# Lavoro da svolgere:
- A) Riporti parola per parola tutto il passo del brano sull'Enciclopedia Britannica che va da "Fondata nel 1768, l'Enciclopedia" giù fino a "servizi a pagamento.".
- B) Scriva il seguito del brano sull'Enciclopedia Britannica, riprendendo subito dopo la sua ultima frase.

# Brano:
L'Enciclopedia Britannica
(l'Orologio - giugno 2001)

Fondata nel 1768, l'Enciclopedia Britannica è una di quelle pubblicazioni di importanza proverbiale, di autorevolezza assoluta e di accessibilità difficile per il prezzo e per la mole imponente. Ormai da tempo lo sterminato materiale concentrato -si fa per dire- in trentadue ponderosi volumi è accessibile sulla rete, a condizioni che continuano a cambiare. E' di qualche mese fa l'annuncio di una riduzione del 31% nel personale che nella sede di Chicago si occupa della versione online dell'antica enciclopedia -una notizia che si inquadra in un drastico mutamento di strategia che mira a privilegiare i servizi a pagamento.

Il problema nasce da rallentamento generalizzato del mercato pubblicitario online: dopo un periodo di ubriacatura da web in cui tutti erano convinti che i banner pubblicitari sarebbero diventati un pozzo senza fondo di denaro, ci si è resi conto che questo modello di sviluppo non era sostenibile. Se aggiungiamo che la popolarità del sito Britannica.com ha subito verso la fine del 2000 un serio calo di popolarità, passando dal 98mo al 159mo posto nella classifica dei siti più visitati degli Stati Uniti, è facile capire perché l'Enciclopedia abbia deciso di tentare strade nuove, scegliendo forme di accesso diversificate ai propri contenuti.

Speriamo bene: perché se è vero che nella velocissima giungla di Internet i pachidermi stentano ad adeguarsi al cambiamento continuo delle regole, le pagine online della Britannica rigurgitano di materiali preziosi e in gran parte ancora accessibili gratuitamente. Andando a cliccare sull'indirizzo www.britannica.com/clockworks/main.html si entra in "Clockworks: From Sundials to the Atomic Second", una sommaria ma esauriente cavalcata attraverso circa trentamila anni di storia della misurazione del tempo. L'articolo introduttivo (in lingua inglese, come del resto tutto il sito) prende le mosse dalla misurazione delle fasi lunari da parte dei nostri antenati Cro-Magnon, rende agli antichi egizi il merito di avere per primi stabilito un anno di circa 365 giorni e ad Ipparco quello di aver saputo quantificare quel 'circa' indicando una durata di 365,242 giorni (scoperta rimasta disapplicata per 1600 anni, fino al 1582, quando Gregorio XIII riformò il calendario eliminando per decreto pontificio i dieci giorni di ritardo che il mondo aveva accumulato), ci ricorda che il calcolo accurato dei minuti risale ad appena 400 anni fa, racconta la nascita -50 anni fa- degli orologi atomici e arriva fino al 1967, anno in cui la definizione di secondo viene ufficialmente svincolata da qualsiasi legame con la rotazione terrestre o con altri corpi celesti.

# Insieme di dati:

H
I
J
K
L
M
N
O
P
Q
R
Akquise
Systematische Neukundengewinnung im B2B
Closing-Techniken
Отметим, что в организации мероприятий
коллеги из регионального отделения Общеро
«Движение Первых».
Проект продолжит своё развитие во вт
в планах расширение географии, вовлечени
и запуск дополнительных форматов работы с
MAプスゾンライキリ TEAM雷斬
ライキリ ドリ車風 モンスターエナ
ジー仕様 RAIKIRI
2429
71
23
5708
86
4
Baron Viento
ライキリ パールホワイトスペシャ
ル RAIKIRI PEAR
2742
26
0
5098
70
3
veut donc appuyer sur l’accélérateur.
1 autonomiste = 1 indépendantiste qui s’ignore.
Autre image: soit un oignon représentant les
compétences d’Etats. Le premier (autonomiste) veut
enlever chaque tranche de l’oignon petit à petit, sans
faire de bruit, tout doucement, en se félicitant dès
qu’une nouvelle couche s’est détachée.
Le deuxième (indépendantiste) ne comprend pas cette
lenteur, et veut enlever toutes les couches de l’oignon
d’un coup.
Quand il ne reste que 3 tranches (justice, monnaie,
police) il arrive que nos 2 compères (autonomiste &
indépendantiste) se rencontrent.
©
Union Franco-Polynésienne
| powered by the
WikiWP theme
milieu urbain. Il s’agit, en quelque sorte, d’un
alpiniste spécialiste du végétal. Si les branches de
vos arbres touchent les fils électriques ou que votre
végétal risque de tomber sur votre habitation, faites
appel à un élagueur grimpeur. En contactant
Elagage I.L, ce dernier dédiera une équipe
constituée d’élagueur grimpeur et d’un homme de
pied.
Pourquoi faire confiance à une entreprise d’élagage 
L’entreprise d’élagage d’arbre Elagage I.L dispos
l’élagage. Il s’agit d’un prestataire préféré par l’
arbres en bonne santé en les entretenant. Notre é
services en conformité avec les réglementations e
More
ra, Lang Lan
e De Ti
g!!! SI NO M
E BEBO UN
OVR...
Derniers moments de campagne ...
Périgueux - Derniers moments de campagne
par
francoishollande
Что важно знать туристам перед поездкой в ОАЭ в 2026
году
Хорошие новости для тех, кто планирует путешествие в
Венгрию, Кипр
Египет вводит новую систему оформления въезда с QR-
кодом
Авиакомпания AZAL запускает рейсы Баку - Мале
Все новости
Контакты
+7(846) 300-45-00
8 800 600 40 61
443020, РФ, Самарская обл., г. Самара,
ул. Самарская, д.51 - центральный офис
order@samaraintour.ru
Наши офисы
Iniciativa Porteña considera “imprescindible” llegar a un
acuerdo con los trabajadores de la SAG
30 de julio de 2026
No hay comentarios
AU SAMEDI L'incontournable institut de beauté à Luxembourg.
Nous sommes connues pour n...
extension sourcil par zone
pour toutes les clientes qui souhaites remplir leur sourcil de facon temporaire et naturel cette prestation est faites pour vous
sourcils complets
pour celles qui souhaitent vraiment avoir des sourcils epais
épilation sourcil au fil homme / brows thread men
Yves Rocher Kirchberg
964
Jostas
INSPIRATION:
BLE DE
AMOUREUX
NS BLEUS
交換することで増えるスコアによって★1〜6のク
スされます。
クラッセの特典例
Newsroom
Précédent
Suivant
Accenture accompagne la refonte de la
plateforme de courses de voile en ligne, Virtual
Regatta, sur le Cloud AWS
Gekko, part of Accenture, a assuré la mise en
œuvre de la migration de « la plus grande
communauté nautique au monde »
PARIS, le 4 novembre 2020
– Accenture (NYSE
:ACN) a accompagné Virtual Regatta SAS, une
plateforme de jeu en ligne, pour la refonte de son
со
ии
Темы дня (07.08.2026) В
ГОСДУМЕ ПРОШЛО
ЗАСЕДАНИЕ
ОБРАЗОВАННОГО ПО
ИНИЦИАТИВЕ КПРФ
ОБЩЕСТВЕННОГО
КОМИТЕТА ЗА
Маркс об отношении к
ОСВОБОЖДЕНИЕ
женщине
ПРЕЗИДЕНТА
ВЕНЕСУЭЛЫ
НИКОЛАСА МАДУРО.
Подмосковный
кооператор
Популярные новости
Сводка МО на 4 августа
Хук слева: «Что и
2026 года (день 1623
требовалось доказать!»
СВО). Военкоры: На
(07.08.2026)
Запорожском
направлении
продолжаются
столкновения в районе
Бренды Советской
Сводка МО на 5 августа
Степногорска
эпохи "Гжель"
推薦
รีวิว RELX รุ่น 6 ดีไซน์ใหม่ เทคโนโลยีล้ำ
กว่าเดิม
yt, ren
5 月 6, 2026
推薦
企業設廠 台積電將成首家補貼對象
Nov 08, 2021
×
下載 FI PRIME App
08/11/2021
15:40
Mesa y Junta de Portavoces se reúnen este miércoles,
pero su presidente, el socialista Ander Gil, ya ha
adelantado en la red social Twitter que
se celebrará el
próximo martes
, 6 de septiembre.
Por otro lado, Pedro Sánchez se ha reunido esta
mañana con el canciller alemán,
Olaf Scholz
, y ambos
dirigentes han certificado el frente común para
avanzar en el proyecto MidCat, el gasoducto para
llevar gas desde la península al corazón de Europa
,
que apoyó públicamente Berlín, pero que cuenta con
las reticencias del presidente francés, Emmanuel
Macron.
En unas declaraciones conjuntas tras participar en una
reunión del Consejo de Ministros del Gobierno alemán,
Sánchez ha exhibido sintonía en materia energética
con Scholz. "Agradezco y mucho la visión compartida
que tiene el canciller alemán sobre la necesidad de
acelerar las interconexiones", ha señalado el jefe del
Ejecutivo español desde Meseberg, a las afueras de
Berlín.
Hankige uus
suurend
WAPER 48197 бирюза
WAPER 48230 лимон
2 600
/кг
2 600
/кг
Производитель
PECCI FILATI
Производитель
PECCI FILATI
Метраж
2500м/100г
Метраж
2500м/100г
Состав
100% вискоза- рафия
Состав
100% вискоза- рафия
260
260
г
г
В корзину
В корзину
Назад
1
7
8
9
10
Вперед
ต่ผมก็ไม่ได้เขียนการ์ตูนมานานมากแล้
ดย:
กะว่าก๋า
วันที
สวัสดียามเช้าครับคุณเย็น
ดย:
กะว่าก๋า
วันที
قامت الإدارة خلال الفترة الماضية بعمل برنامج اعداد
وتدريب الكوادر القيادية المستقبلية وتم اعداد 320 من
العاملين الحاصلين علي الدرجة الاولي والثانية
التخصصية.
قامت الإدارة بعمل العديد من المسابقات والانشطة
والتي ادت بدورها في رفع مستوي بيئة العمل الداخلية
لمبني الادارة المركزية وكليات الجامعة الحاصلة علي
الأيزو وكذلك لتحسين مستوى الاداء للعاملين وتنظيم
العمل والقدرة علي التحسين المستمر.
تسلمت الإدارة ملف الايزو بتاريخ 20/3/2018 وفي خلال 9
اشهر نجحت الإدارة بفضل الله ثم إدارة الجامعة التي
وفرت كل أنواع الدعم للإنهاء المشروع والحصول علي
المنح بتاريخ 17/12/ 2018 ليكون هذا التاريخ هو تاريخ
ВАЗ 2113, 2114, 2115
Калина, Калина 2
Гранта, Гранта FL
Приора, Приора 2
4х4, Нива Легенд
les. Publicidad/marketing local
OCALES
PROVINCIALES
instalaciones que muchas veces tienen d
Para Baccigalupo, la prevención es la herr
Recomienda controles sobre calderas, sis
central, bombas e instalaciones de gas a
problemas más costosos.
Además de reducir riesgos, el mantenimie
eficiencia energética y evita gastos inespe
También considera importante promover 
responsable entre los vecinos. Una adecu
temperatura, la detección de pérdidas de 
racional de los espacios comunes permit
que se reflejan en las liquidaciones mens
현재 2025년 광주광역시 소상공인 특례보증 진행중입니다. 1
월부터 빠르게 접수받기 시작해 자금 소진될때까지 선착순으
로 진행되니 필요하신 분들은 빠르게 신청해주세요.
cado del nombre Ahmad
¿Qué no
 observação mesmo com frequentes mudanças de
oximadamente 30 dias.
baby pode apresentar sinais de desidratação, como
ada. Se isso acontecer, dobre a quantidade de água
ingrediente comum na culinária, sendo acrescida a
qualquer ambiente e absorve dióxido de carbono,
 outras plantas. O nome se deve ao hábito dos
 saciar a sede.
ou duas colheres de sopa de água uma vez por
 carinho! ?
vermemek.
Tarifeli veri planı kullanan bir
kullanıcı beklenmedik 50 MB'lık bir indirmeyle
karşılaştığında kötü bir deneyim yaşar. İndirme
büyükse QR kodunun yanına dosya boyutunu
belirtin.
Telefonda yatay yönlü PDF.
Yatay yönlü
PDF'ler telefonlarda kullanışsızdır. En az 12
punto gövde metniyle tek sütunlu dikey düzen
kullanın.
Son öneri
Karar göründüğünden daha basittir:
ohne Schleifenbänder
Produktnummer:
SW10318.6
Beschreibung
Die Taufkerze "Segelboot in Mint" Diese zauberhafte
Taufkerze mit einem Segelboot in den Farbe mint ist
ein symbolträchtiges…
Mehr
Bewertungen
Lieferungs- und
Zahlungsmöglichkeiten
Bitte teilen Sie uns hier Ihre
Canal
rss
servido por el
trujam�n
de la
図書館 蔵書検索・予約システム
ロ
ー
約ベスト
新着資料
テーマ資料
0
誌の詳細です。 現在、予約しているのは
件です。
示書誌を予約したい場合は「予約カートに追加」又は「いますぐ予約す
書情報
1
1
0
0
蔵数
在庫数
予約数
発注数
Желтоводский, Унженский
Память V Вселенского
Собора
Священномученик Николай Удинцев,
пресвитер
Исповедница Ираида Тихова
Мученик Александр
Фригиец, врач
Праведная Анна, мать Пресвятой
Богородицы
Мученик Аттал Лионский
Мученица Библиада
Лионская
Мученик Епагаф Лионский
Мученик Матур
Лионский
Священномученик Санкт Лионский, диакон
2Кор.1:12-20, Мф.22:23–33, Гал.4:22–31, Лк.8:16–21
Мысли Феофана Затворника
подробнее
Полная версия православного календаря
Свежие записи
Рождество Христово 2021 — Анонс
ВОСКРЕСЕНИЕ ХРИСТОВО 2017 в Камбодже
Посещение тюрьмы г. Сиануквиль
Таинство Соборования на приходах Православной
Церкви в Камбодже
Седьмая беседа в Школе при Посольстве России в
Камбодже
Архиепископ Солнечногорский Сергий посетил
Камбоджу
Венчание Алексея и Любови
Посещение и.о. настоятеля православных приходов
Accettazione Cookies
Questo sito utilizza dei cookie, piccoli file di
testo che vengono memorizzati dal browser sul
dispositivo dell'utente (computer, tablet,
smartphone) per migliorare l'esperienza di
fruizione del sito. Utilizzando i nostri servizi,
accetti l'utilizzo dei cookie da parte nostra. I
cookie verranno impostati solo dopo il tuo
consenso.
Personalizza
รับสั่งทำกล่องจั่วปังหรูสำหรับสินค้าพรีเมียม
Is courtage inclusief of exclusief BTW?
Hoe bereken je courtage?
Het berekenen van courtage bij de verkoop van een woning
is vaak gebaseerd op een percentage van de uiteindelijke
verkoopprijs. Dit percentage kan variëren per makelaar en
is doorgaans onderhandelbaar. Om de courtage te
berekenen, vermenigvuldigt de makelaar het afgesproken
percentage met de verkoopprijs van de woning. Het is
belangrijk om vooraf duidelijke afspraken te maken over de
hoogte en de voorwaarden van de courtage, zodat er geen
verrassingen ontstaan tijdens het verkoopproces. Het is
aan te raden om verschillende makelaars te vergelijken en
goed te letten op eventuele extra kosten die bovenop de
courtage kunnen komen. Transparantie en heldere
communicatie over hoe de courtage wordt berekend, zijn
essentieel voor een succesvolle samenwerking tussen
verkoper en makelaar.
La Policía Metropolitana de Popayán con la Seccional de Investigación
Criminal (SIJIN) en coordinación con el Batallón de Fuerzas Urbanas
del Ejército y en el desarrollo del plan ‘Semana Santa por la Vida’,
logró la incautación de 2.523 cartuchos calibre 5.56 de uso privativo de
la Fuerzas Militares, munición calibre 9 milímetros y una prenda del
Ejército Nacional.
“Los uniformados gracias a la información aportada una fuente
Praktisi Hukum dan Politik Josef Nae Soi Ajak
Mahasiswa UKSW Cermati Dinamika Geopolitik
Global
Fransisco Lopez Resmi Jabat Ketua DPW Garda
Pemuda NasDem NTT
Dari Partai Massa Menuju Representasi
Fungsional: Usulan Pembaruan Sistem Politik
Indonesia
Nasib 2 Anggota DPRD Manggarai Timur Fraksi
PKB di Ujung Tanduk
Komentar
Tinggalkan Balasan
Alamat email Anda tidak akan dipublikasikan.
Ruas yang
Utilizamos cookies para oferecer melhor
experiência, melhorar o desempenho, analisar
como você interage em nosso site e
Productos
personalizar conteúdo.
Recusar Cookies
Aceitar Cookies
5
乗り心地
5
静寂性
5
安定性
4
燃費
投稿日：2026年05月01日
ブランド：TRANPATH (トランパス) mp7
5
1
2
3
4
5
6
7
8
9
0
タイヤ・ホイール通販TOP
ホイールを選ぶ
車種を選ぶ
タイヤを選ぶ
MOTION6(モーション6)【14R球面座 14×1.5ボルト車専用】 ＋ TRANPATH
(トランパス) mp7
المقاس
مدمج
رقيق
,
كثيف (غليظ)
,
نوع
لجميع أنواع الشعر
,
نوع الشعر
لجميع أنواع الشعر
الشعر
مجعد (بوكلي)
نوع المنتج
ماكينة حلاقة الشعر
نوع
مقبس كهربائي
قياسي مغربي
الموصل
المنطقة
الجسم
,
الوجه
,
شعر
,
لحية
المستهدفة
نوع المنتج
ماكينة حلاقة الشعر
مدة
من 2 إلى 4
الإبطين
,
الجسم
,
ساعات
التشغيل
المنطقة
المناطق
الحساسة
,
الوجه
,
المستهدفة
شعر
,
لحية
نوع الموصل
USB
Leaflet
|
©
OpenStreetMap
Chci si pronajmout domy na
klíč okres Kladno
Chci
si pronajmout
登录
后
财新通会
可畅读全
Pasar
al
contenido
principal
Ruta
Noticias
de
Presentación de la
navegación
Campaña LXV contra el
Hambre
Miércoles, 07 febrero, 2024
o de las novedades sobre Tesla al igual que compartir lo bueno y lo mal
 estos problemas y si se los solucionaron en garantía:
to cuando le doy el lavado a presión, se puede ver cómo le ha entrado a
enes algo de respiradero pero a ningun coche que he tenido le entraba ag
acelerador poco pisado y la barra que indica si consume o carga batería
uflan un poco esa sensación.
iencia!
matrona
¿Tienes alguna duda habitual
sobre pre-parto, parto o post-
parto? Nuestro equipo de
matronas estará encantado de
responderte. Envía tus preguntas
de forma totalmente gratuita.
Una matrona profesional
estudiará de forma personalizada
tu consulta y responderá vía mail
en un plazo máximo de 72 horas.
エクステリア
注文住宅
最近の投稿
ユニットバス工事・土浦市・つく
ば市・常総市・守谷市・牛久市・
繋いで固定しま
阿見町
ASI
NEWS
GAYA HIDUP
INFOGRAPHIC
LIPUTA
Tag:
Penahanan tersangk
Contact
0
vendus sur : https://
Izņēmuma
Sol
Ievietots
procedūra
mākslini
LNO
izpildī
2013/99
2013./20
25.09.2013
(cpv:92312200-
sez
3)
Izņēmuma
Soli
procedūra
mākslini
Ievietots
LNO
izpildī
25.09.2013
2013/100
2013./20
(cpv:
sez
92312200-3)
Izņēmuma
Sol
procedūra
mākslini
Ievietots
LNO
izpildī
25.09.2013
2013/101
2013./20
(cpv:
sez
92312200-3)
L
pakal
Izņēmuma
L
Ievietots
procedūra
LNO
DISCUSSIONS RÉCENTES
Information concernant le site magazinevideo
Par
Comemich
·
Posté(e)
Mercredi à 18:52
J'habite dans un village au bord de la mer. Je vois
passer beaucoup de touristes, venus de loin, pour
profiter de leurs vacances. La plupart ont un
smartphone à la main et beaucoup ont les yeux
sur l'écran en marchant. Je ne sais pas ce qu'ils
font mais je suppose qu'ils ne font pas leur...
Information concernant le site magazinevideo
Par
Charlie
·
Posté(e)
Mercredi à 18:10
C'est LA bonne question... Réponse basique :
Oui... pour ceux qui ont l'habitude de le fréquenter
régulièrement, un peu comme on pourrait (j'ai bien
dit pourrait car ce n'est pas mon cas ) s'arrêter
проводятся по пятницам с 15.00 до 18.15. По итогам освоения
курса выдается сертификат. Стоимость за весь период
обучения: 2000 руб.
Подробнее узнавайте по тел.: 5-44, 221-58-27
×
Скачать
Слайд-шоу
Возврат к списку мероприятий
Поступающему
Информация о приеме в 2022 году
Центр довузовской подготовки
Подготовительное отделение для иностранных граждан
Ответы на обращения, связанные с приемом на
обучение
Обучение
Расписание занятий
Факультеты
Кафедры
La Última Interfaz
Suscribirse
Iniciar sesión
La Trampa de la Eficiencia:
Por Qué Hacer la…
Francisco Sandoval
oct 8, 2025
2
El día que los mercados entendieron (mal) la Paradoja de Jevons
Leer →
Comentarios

# Risposte ai compiti:
- A)
Fondata nel 1768, l'Enciclopedia Britannica è una di quelle pubblicazioni di importanza proverbiale, di autorevolezza assoluta e di accessibilità difficile per il prezzo e per la mole imponente. Ormai da tempo lo sterminato materiale concentrato -si fa per dire- in trentadue ponderosi volumi è accessibile sulla rete, a condizioni che continuano a cambiare. E' di qualche mese fa l'annuncio di una riduzione del 31% nel personale che nella sede di Chicago si occupa della versione online dell'antica enciclopedia -una notizia che si inquadra in un drastico mutamento di strategia che mira a privilegiare i servizi a pagamento.

- B)
Scandito da citazioni azzeccate che vanno da Shakespeare a Sant'Agostino, da Tennessee Williams a Kahlil Gibran, l'articolo ha il merito di bilanciare il rigore storico con un salutare distacco filosofico. Come precisa Albert Einstein, "Spazio e tempo sono una modalità che utilizziamo per pensare, non condizioni sotto cui viviamo": la verità -così semplice che spesso la dimentichiamo- è che il tempo così come lo conosciamo attraverso orologi e calendari è una pura invenzione, uno strumento inventato dall'uomo, un'utensile mentale.

E' attraverso il filtro di questo sereno distacco che si può apprezzare meglio il pezzo forte del sito, una rassegna illustrata e commentata di tutti i principali congegni escogitati dall'uomo per misurare la sua invenzione più inafferrabile: dalla meridiana all'orologio atomico, passando per la candela graduata, la clessidra e il pendolo, la misurazione del tempo diventa un deposito di giocattoli meravigliosi visualizzati in splendide immagini animate.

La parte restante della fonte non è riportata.